Ana ficou pensativa e ficou muito tempo calada ; Portanto, encerrei a entrevista e marquei uma consulta para o dia seguinte.
-Manhã? perguntou Ana, surpresa enquanto se dirigia para a porta.
-Você planeja continuar desfrutando de suas dores de cabeça por muito mais tempo? -perguntei-lhe.
No dia seguinte, ele estava dez minutos atrasado. Ele se sentou sem me olhar nos olhos e ficou em silêncio por um longo tempo.
"Dormi mal", disse ele finalmente. Há um tópico que nunca discuti em minhas sessões anteriores. Na verdade, ontem me passou pela cabeça não voltar , sem avisar ou dar explicações, embora não seja meu estilo. Aí me senti impotente e muita raiva de mim mesma por não poder falar sobre isso. Achei que seria importante verbalizar, pois poderia ser a causa do meu sofrimento.
Silêncio novamente. Depois de um tempo, ele falou novamente.
-Quando a Paula tinha meses, eu ainda estava amamentando ela, engravidei de novo. Fiquei extremamente angustiado. Senti que o mundo estava se fechando sobre mim e decidi abortar. O Pedro tentou dissuadir-me, mas ao me ver tão mal, cedeu. Senti-me covarde e desprezível, mas incapaz de enfrentar uma nova gravidez , um parto, a casa, os compromissos sociais de Pedro. Depois da intervenção, me senti pior. Não conseguia olhar para o Pedro, não me sentia em condições de cuidar dos meus filhos.
Ana chorava sem parar. Quando percebi que ela estava mais calma, marquei uma consulta para o dia seguinte.

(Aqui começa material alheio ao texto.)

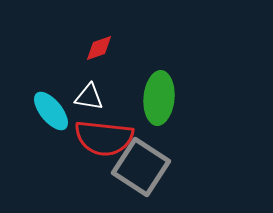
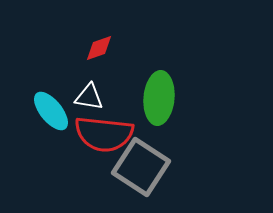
red semicircle: moved 4 px up
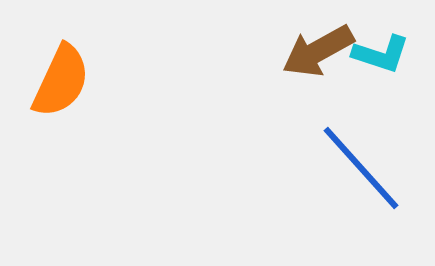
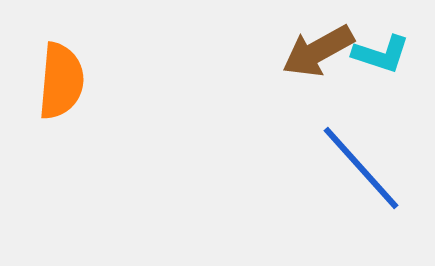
orange semicircle: rotated 20 degrees counterclockwise
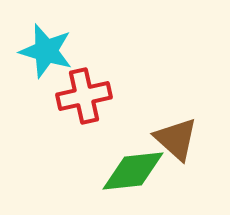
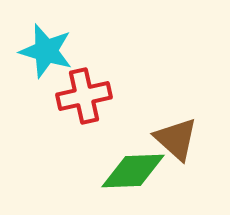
green diamond: rotated 4 degrees clockwise
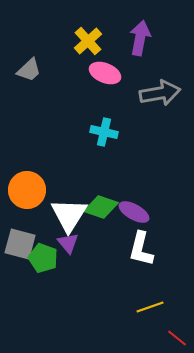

Era tarde. Seu rosto mostrava sofrimento. Eu ainda não conseguia dormir.
-Minha família é muito crente; se soubessem, não me perdoariam. Sempre mantive uma oposição fechada ao aborto e critico abertamente aqueles que o praticam. Parei de falar com minha irmã por um ano quando descobri que sim.
Ana chorou amargamente. Ela respondeu a uma das minhas perguntas: ela não fazia sexo com o marido desde o aborto.
-Parece que você os trocou por suas dores de cabeça agonizantes -Eu disse a ela que marquei uma consulta para o dia seguinte.
O efeito de se sentir culpado no corpo
Chegue na hora certa. Ela havia se vestido e parecia relaxada. Ele me olhou nos olhos e disse que achava incrível poder explicar sua experiência.
"Você preferiu transformar sua vida e a de sua família em um inferno", respondi. Você sacrificou suas convicções para se dedicar aos seus filhos e ao seu parceiro, mas pagou por isso com eles , com sua abstinência sexual e com sua consequência, suas dores de cabeça.
Três anos foram uma sentença mais severa e suficiente. É hora de começar a levantar todas as penalidades, de lhe dar um perdão, uma anistia. Até mesmo os criminosos são condenados….
Os sentimentos de culpa podem levar a muitas doenças auto-imunes: a mente e o corpo são indissolúveis.
Aos poucos, Ana foi conseguindo se perdoar e recuperar sua vida : retomou a intimidade com o companheiro, conseguiu cuidar dos filhos com tranquilidade e com plena disposição, começou a dormir melhor e, um belo dia, percebeu que suas dores de cabeça eram eles estavam tão espaçados que já haviam desaparecido.
Sentimentos de culpa patológica podem causar não apenas dores de cabeça, como no caso de Ana, mas também ansiedade, estados depressivos e insônia . Eles também podem ser a causa de gastrite e úlceras , disfunções digestivas e alergias e doenças autoimunes , incluindo câncer.